▶ What you need to do
1. Answer these questions about the forum thread on the interval of convergence:
(a) What radius of convergence did Silviu obtain?
(b) Which book does Ray Vickson cite as showing the rigorous bounds on n!?
(c) What lower and upper bounds do those inequalities give for 2!?
2. Retype the forum thread on the interval of convergence from "1. The problem" to "-1/e? Thank you!".
3. Write what comes next in the forum thread on the interval of convergence, picking up after its final sentence.

▶ Selected text
# Interval of convergence

1. Dec 17, 2017

### Silviu

1. The problem statement, all variables and given/known data
Find the interval of convergence of: $\sum\frac{n^n}{n!}z^n$

2. Relevant equations

3. The attempt at a solution
I obtained that the radius of convergence is $1/e$ but I am not sure what to do at the end points. For $z=1/e$ I would have $\sum{n^n}{n!e^n}$.
Mod edit: I think you mean $\sum \frac{n^n}{n!e^n}$.
Using Stirling formula I would obtain an approximation of the form $\sum \frac{1}{\sqrt{2 \pi n}}$, which would go to infinity. However I am not sure how to make it formal, as this approximation is not a lower, but an upper bound for n!. And how should I proceed for -1/e? Thank you!

Last edited by a moderator: Dec 17, 2017
2. Dec 17, 2017

### Ray Vickson

As shown in Volume I of Fuller's probability book, we have rigorous lower and upper bounds:
$$\sqrt{2 \pi n} \, n^n e^{-n} < n! < \sqrt{2 \pi n} \, n^n e^{-n + 1/(12 n)}$$
for all integers $n \geq 1$. For example, for $n = 1$ and $n = 2$ these give $0.922137 < 1! < 1.00227$ and $1.919004 < 2! < 2.00065$. Note that the upper bound is a very much better approximation to $n!$ than the simple Stirling formula, and is quite accurate even for $n$ as small as $1$ or $2$ (getting ever more accurate with larger $n$).

▶ Data records
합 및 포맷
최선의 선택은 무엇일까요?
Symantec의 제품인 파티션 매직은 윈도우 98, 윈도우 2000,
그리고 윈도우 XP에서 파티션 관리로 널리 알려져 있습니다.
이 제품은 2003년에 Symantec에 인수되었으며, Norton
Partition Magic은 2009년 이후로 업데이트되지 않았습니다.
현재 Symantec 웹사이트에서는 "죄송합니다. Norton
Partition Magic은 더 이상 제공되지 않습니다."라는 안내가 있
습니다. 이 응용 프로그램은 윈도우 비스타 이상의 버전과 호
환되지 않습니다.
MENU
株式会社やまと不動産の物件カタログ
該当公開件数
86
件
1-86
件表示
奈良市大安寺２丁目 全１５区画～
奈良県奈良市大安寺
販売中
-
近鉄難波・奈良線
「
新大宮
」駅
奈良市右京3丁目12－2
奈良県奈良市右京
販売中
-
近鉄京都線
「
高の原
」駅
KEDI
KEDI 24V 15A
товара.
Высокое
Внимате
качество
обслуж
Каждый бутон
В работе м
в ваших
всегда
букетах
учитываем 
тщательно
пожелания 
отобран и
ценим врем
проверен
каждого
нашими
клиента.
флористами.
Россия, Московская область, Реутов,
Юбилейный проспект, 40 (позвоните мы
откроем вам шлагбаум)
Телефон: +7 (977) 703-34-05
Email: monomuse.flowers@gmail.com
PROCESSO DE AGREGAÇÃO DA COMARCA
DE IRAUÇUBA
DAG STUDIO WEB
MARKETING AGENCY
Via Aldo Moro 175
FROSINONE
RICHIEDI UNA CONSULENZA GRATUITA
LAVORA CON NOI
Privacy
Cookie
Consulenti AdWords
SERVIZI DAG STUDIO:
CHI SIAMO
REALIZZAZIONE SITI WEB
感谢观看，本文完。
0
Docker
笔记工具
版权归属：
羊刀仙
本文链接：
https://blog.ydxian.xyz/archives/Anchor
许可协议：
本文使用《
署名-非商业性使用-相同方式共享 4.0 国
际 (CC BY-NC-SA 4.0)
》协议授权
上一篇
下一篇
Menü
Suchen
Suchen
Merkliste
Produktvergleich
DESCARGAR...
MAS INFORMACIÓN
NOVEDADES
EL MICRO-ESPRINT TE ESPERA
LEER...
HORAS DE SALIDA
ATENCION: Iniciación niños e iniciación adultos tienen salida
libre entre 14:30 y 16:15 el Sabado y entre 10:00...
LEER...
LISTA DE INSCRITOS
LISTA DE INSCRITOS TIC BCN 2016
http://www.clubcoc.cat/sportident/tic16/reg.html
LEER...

▶ Answer section
1.
(a) 1/e
(b) Volume I of Fuller's probability book
(c) 1.919004 < 2! < 2.00065

2.
1. The problem statement, all variables and given/known data
Find the interval of convergence of: $\sum\frac{n^n}{n!}z^n$

2. Relevant equations

3. The attempt at a solution
I obtained that the radius of convergence is $1/e$ but I am not sure what to do at the end points. For $z=1/e$ I would have $\sum{n^n}{n!e^n}$.
Mod edit: I think you mean $\sum \frac{n^n}{n!e^n}$.
Using Stirling formula I would obtain an approximation of the form $\sum \frac{1}{\sqrt{2 \pi n}}$, which would go to infinity. However I am not sure how to make it formal, as this approximation is not a lower, but an upper bound for n!. And how should I proceed for -1/e? Thank you!

3.
Feller's book may be found in
https://www.amazon.ca/Introduction-Probability-Theory-Applications-Vol/dp/0471257087

A free, on-line version is at
https://eclass.uop.gr/modules/docum...μπληρωματικά έντυπα/FellerProbabilityVol1.pdf

Look, in particular, in Chapter II, pp. 52--54.

3. Dec 18, 2017

### Silviu

Thank you, but this still doesn't answer my question...

4. Dec 18, 2017

### Ray Vickson

Yes, it does. You needed an upper bound (on $n!$) and you got one. What you do with it is up to you. It is against PF rules for a helper to solve a problem, except, possibly, to show an easier or shorter way to deal with a correct solution that has already been posted.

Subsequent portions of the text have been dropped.